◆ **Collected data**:
****************************************

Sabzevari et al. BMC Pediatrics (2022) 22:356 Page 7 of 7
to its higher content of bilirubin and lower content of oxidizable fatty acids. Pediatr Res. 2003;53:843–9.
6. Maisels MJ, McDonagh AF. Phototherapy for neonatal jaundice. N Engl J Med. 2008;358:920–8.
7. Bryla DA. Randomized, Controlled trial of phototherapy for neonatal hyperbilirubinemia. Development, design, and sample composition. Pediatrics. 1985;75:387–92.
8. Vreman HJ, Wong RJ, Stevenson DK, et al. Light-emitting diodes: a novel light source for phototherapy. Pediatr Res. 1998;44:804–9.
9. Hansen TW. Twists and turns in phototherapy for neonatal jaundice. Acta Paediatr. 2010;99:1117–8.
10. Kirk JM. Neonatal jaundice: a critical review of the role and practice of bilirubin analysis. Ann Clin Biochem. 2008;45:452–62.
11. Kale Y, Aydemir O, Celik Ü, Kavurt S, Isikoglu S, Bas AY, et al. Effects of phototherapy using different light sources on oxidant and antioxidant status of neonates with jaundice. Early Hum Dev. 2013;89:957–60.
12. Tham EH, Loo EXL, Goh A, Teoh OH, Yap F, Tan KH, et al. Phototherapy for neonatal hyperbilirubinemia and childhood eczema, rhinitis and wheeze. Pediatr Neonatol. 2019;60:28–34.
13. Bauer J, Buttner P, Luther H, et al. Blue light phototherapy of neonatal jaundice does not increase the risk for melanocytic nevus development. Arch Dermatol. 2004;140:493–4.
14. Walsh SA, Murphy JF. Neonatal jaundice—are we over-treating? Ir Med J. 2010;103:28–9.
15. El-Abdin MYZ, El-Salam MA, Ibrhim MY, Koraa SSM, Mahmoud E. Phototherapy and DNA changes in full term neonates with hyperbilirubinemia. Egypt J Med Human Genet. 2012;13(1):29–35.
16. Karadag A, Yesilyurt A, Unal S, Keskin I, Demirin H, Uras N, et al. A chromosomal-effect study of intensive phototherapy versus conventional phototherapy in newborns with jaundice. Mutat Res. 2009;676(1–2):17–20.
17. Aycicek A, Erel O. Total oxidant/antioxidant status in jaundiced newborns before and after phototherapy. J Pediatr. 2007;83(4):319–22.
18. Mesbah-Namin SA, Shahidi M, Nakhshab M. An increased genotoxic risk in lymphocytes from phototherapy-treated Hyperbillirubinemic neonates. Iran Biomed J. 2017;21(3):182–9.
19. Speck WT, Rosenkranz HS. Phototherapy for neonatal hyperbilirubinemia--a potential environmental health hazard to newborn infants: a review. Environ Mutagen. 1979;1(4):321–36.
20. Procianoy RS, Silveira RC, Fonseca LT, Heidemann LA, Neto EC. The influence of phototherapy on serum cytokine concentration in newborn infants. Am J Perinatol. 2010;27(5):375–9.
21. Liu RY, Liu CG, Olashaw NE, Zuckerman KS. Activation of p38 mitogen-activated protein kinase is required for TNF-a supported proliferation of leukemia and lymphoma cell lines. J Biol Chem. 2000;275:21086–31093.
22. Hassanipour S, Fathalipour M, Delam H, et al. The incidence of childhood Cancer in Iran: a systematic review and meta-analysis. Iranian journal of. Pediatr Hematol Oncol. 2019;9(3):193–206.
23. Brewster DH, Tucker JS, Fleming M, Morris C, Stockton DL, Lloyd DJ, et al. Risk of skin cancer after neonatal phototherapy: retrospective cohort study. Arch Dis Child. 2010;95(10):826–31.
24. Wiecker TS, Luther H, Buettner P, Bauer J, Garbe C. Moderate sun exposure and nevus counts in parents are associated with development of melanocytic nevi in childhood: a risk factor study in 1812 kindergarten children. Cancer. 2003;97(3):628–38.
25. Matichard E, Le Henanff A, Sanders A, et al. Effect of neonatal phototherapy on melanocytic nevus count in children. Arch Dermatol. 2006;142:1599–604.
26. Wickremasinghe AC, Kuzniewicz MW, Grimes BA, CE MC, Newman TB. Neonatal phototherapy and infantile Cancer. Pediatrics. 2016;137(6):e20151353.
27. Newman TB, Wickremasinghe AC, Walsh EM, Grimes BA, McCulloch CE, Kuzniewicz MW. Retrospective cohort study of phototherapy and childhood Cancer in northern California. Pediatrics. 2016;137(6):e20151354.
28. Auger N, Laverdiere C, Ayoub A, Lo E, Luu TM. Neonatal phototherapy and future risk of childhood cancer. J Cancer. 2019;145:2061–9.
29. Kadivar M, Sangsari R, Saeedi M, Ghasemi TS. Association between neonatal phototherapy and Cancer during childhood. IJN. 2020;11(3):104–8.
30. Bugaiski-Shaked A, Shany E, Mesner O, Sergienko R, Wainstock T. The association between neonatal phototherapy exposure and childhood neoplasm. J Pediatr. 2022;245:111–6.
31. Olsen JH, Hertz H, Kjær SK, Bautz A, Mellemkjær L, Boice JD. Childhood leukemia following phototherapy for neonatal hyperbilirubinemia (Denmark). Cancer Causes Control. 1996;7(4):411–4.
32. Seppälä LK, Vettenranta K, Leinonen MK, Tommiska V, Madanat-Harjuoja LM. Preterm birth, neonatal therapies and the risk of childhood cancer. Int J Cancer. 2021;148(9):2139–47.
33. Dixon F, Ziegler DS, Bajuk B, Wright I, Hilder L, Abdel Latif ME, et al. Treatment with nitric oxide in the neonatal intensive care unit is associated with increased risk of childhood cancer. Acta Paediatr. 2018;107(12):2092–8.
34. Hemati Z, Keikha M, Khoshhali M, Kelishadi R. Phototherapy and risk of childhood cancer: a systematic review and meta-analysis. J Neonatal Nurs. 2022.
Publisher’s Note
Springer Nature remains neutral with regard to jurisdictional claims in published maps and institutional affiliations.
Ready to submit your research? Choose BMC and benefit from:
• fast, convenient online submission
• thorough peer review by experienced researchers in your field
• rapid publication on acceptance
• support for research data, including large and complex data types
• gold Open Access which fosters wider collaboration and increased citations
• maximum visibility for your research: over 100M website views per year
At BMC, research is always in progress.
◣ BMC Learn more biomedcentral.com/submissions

****************************************

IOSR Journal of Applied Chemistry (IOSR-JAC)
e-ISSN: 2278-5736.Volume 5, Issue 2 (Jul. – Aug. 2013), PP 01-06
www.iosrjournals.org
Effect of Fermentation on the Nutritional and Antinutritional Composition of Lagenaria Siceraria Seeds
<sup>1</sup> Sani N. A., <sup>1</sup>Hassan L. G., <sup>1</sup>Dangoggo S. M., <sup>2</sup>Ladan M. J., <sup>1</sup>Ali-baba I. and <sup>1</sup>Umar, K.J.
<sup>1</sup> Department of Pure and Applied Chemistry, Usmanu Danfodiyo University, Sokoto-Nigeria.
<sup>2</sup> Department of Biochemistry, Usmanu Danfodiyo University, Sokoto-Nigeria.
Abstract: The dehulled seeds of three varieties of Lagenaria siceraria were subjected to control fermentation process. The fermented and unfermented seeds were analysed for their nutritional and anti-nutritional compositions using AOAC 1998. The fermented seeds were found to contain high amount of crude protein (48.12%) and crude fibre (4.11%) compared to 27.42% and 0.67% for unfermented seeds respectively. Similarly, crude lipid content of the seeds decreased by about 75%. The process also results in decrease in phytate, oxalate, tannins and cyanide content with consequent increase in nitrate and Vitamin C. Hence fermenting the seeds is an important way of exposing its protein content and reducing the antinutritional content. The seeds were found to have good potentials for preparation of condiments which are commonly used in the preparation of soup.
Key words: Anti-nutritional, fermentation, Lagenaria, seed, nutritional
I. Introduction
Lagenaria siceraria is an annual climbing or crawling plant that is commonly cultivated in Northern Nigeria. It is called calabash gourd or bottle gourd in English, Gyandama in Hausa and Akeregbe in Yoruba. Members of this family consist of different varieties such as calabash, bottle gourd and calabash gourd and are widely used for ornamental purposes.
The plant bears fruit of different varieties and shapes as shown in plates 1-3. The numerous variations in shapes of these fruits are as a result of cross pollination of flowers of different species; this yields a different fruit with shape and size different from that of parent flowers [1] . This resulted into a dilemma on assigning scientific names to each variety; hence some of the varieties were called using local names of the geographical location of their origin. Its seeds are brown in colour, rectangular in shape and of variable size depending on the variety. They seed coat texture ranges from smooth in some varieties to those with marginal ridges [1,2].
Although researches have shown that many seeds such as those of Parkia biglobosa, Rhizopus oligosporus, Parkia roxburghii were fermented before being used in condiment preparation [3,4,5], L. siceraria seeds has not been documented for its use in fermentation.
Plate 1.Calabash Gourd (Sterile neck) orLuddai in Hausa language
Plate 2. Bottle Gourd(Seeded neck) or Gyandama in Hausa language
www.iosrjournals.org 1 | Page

****************************************

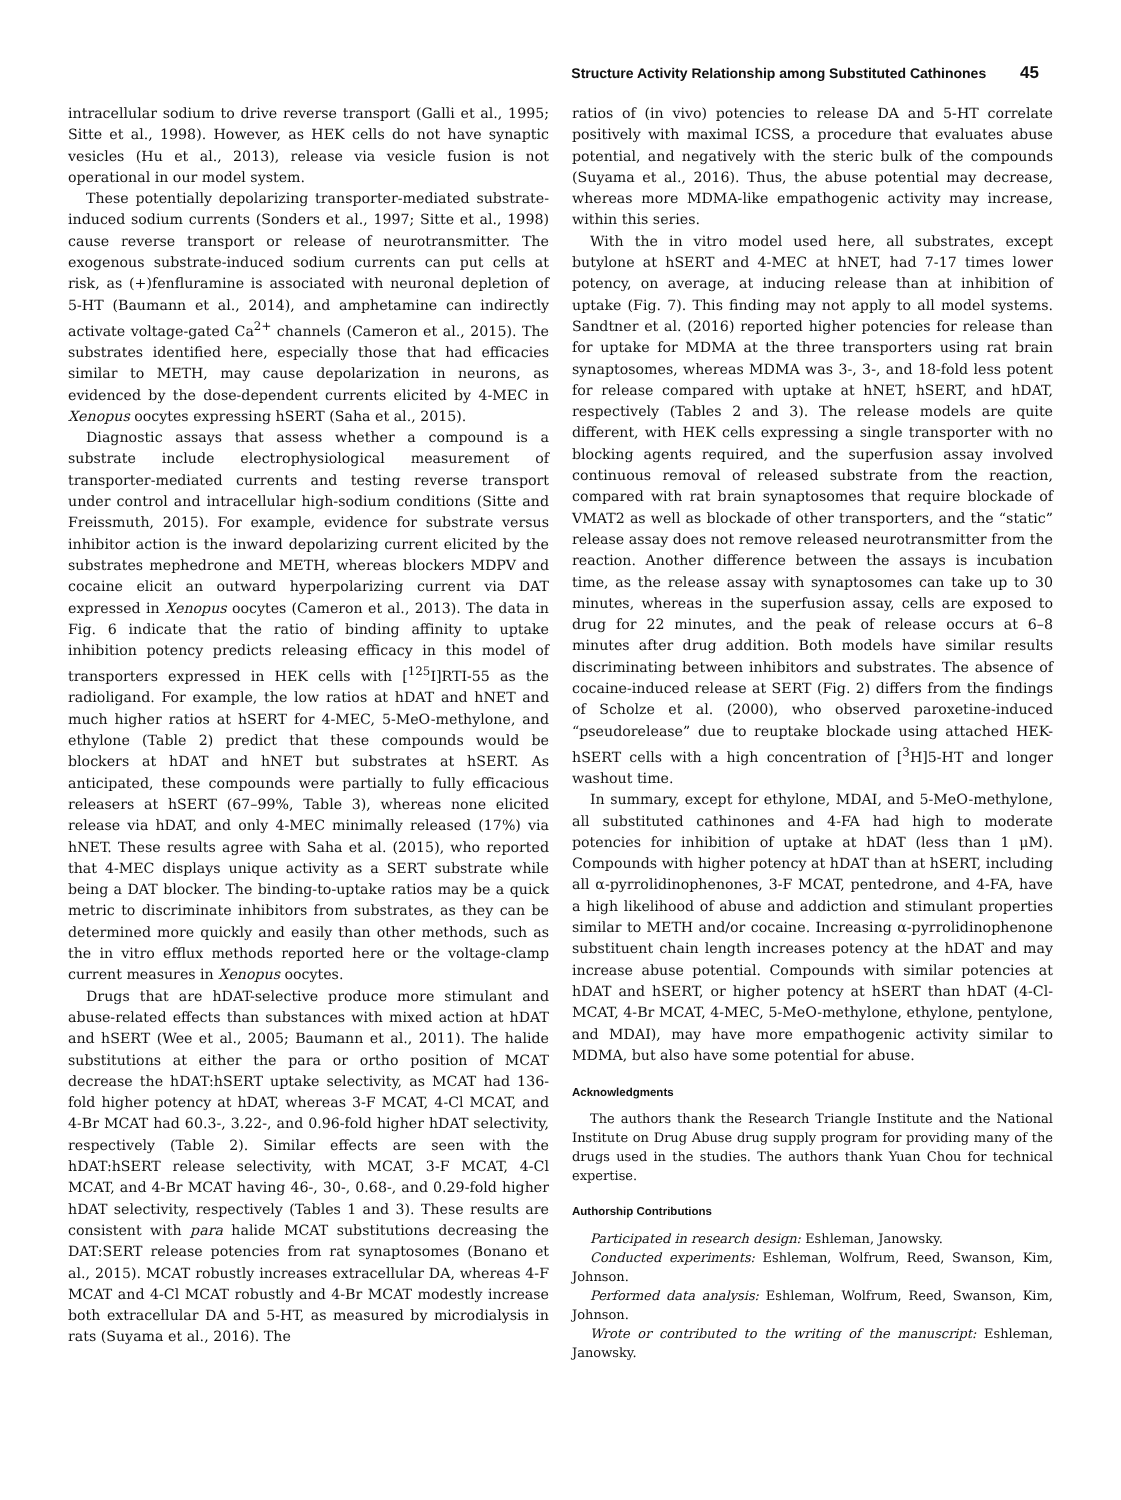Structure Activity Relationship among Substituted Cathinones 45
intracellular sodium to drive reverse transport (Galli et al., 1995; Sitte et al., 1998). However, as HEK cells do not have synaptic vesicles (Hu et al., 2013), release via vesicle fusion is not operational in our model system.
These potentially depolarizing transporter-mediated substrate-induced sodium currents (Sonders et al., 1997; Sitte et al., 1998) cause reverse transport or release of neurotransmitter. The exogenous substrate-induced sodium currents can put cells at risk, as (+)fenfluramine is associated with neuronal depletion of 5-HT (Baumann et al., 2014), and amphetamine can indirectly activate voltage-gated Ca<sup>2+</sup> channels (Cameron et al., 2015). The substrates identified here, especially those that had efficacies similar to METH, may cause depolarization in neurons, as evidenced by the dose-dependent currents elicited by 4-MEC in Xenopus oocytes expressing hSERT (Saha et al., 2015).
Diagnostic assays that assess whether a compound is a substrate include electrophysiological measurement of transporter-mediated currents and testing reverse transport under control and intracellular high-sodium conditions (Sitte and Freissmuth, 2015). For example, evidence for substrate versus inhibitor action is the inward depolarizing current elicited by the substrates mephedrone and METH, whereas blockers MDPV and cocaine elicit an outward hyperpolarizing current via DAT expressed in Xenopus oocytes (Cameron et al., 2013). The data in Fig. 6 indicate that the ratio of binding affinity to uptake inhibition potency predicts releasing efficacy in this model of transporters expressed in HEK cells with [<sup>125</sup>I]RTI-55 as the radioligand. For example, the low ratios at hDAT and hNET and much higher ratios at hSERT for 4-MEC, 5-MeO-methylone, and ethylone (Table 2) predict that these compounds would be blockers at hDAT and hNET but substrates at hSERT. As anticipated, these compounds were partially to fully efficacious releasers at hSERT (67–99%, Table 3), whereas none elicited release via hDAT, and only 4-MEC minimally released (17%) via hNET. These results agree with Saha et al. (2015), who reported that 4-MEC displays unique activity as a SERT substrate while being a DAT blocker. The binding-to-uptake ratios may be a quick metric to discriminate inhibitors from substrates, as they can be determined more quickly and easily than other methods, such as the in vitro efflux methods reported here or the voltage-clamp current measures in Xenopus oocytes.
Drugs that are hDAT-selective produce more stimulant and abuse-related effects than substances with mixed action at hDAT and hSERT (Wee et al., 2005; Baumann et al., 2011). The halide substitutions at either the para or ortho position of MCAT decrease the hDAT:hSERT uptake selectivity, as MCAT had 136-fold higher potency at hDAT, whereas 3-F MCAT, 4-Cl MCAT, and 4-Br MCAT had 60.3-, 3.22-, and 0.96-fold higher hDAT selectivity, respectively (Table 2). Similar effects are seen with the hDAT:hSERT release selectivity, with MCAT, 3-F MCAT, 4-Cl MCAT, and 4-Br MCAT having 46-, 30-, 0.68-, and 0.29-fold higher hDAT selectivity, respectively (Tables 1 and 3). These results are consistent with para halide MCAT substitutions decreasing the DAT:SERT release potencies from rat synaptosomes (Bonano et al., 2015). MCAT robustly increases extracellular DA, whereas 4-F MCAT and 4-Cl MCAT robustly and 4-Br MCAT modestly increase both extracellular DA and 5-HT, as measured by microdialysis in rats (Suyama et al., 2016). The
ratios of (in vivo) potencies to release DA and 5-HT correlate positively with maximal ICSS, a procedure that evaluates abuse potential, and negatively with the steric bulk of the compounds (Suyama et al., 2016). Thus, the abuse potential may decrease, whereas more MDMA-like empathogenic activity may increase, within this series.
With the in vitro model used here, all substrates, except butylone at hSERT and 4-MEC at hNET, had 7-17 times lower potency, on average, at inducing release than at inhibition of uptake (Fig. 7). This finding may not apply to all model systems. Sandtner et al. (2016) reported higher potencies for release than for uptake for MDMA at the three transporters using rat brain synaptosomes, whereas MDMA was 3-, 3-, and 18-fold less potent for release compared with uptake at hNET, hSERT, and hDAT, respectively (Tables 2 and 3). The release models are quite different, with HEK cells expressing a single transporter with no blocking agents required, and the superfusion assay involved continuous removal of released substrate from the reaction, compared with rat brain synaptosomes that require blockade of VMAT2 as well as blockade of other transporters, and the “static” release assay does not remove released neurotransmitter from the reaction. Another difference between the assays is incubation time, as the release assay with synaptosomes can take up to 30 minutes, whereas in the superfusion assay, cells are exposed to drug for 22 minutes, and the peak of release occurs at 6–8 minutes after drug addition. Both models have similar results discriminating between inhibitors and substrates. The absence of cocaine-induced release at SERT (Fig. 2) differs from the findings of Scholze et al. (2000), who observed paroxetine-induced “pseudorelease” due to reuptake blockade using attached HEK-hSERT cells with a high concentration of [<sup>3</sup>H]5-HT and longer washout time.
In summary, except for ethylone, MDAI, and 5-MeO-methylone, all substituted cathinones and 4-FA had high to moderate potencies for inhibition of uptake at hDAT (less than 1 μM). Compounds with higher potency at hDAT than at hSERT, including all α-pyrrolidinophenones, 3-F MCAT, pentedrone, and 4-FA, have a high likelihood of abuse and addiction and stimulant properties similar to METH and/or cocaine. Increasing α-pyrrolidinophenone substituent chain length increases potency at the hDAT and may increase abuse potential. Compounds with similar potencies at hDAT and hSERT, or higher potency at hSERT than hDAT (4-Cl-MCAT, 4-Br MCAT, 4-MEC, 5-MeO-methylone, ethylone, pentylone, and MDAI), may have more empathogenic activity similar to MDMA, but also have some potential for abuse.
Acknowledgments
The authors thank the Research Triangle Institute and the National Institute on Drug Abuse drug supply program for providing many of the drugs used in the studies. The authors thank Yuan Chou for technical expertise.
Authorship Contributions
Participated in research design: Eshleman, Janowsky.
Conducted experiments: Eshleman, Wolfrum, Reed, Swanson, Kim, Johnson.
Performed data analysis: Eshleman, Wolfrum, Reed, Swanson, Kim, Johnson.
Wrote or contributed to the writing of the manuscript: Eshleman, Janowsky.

****************************************

◆ **What the task requires**: In the records above, how many lines contain the word "Eshleman"? Say only the number.

◆ **Output for this exercise**: 4